:: Given text ::
A University of Toronto probe of gender-discrimination allegations found “a culture that favoured men” pervaded the emergency departments of two hospitals where it sent medical students for training.
The review of how the students were treated at St. Joseph’s Health Centre in Toronto and Southlake Regional Health Centre in Newmarket, Ont., was launched after a Globe and Mail investigation in 2018 into allegations of gender discrimination against physician Marko Duic. Dr. Duic was emergency department chief at St. Joseph’s from 2002 to 2011, and at Southlake from 2011 to 2019.
Glen Bandiera, associate dean of postgraduate medical education at U of T’s Faculty of Medicine, said in an e-mail that the review – led by a physician from outside the university – assessed the learning environment for U of T medical trainees at the two hospitals’ emergency departments, "and accordingly was not focused on a particular individual’s behavior.”
Although the full report is not being made public because “personnel matters are treated confidentially,” Dr. Bandiera said, an executive summary has been published on the university’s website. The summary cites “reports of a culture that favoured men having pervaded the learning environments at the two clinical sites in the past; a lack of role modelling for women, along with a corresponding lack of mentorship available to female learners." It also said existing mechanisms to identify concerns were “not robust enough.”
:::
:: Data to examine ::
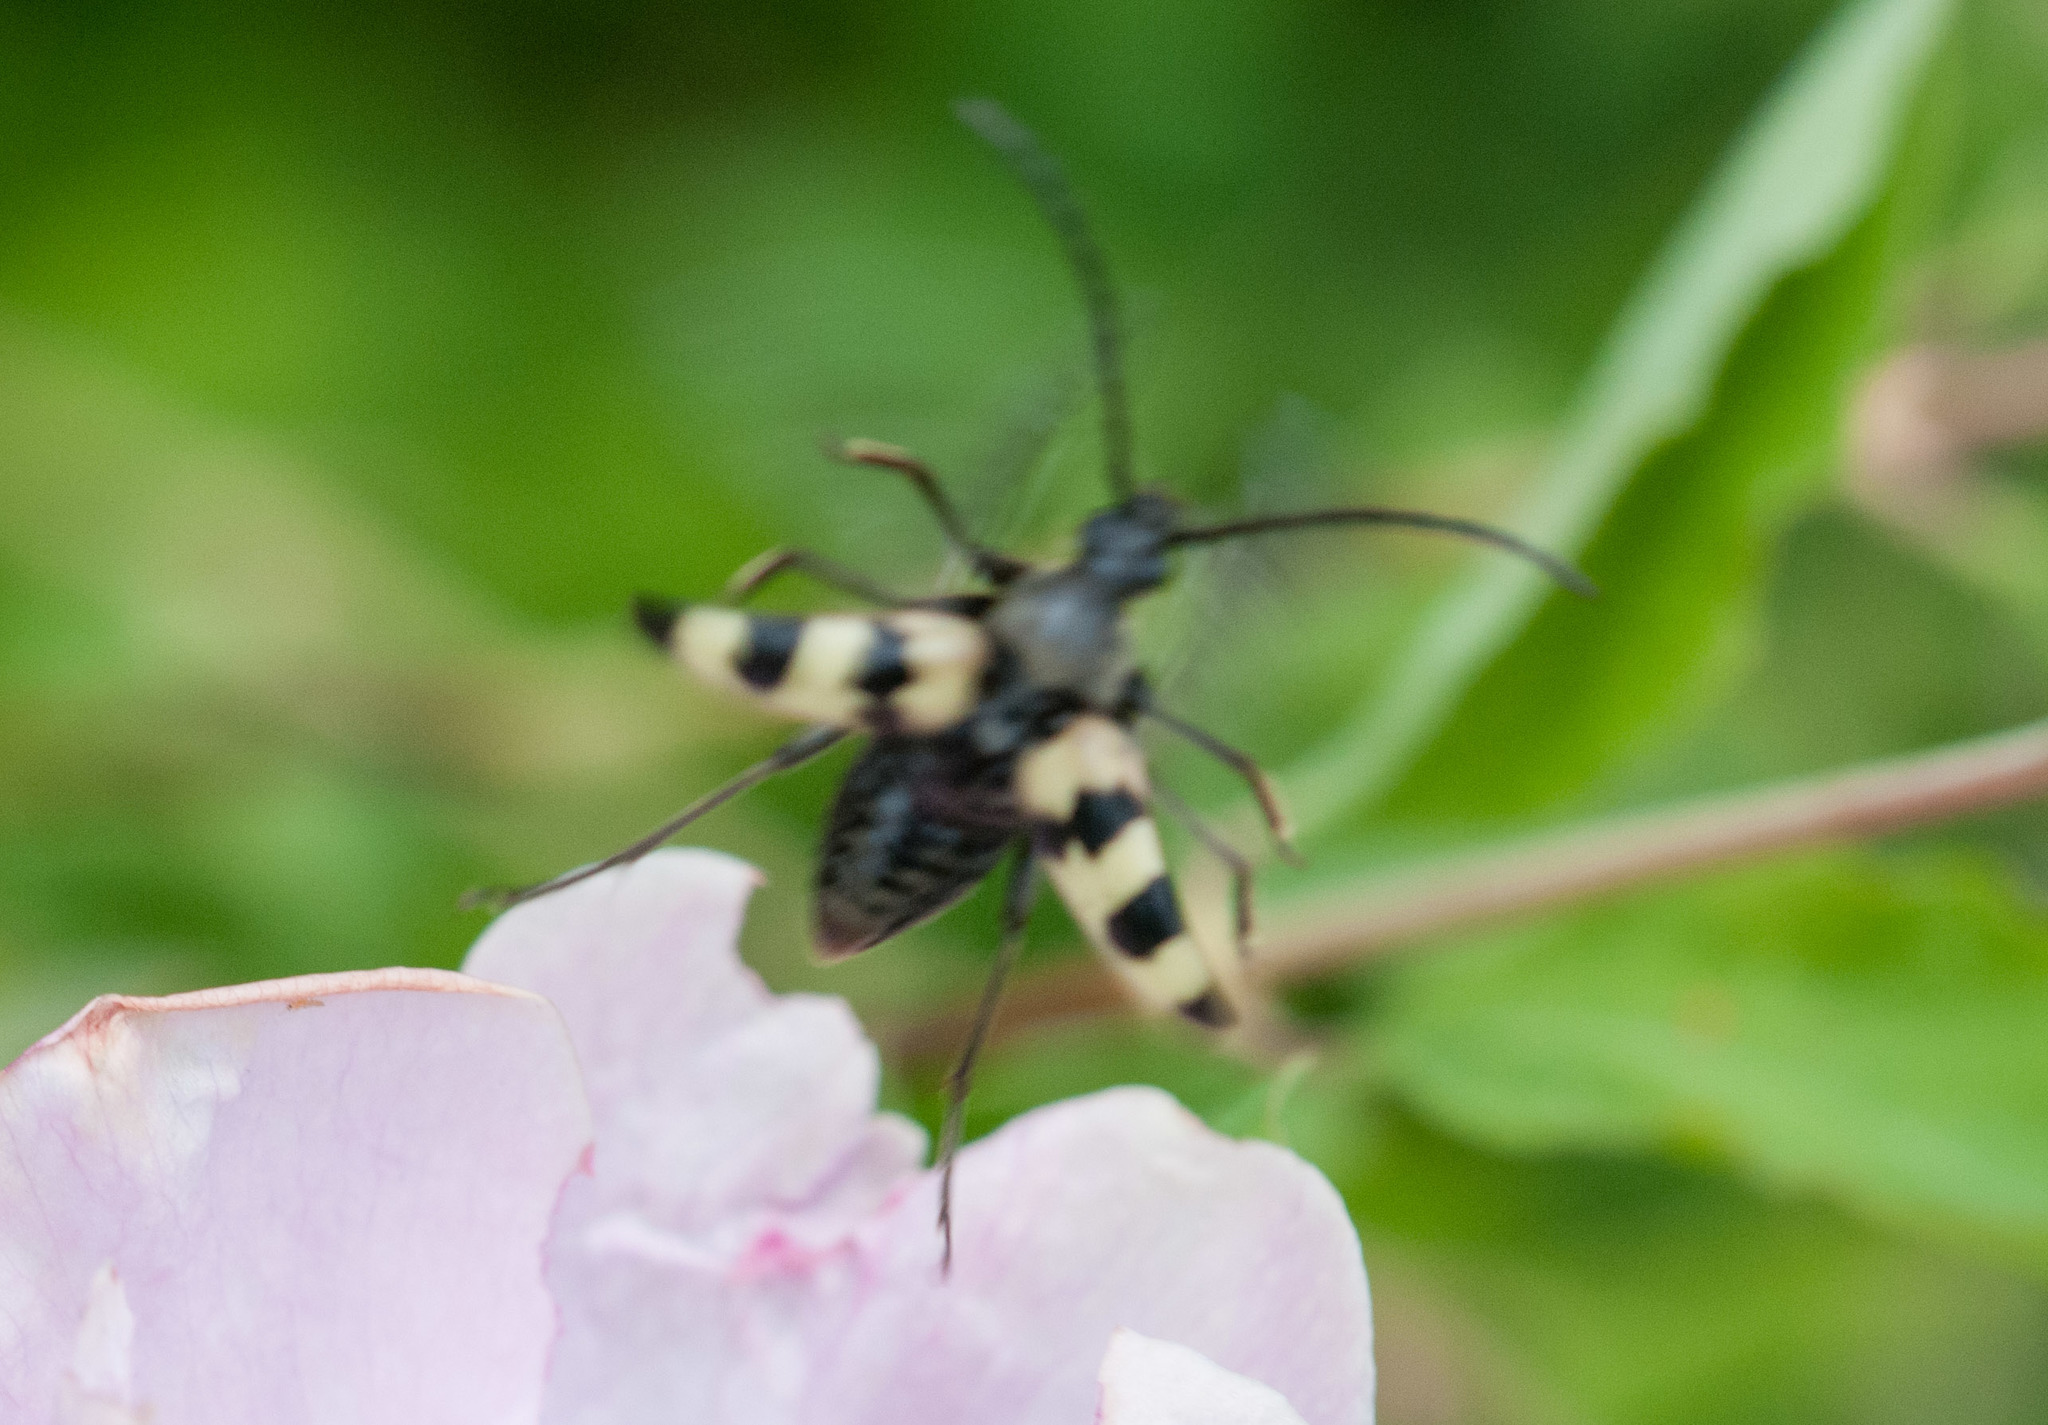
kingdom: Animalia
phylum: Arthropoda
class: Insecta
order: Coleoptera
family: Cleridae
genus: Trichodes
:::
*To do*.
A) Summarize the article on the University of Toronto review in two sentences.
B) Write out the passage of the article on the University of Toronto review between "A University of" and "2011 to 2019.", inclusive.
C) Carry the article on the University of Toronto review forward from where it stops.
The data above has no part in this work.

*Answers for this exercise*.
A) A University of Toronto review of how its medical students were treated in the emergency departments of St. Joseph's Health Centre and Southlake Regional Health Centre found that a culture that favored men had pervaded both. The review followed a 2018 Globe and Mail investigation into allegations against physician Marko Duic, and while the full report is confidential, a published executive summary also cites a lack of role modelling and mentorship for women and says existing mechanisms for identifying concerns were not robust enough.

B)
A University of Toronto probe of gender-discrimination allegations found “a culture that favoured men” pervaded the emergency departments of two hospitals where it sent medical students for training.
The review of how the students were treated at St. Joseph’s Health Centre in Toronto and Southlake Regional Health Centre in Newmarket, Ont., was launched after a Globe and Mail investigation in 2018 into allegations of gender discrimination against physician Marko Duic. Dr. Duic was emergency department chief at St. Joseph’s from 2002 to 2011, and at Southlake from 2011 to 2019.

C)
The Globe spoke to 26 physicians who worked with Dr. Duic or were aware of concerns about his leadership, including discriminatory comments he allegedly made about or to women. The Globe investigation revealed that Dr. Duic supervised 25 male trainees and zero female trainees in a four-year period while at Southlake, and that he hired no female doctors and at least 23 male doctors over 16 years at the two hospitals.
One month after The Globe’s story was published, Dr. Duic resigned as chief of Southlake’s emergency department. He was an assistant professor at U of T’s faculty of medicine for many years. His teaching contract has not been renewed, said Gabrielle Giroday, a media and communications specialist at the university. Because of privacy reasons, the school cannot disclose when the contract ended, she added, or say whether Dr. Duic or the university made the decision.
Sandra Landolt, president of Canadian Women in Medicine (CWIM) and a dermatologist in the Toronto area, said her organization called for the review after U of T “declined to investigate thoroughly” a complaint lawyer Danny Kastner sent on behalf of eight unnamed female physicians who alleged gender discrimination in March, 2018.
"We believe this to be an example of the weakness in oversight that U of T’s investigation highlighted,” Dr. Landolt said, adding that the weaknesses “enabled [Dr. Duic’s] discriminatory behaviours for over 16 years.”
The university is reviewing its processes “to determine how to better detect potential gender inequities and imbalances,” the executive summary says. It says the school is taking steps to prevent discrimination, including improved faculty development and more mentorship opportunities with female emergency physicians. The summary notes that “male-only staffing … has changed” at St. Joseph’s emergency department, but does not mention any similar changes at Southlake.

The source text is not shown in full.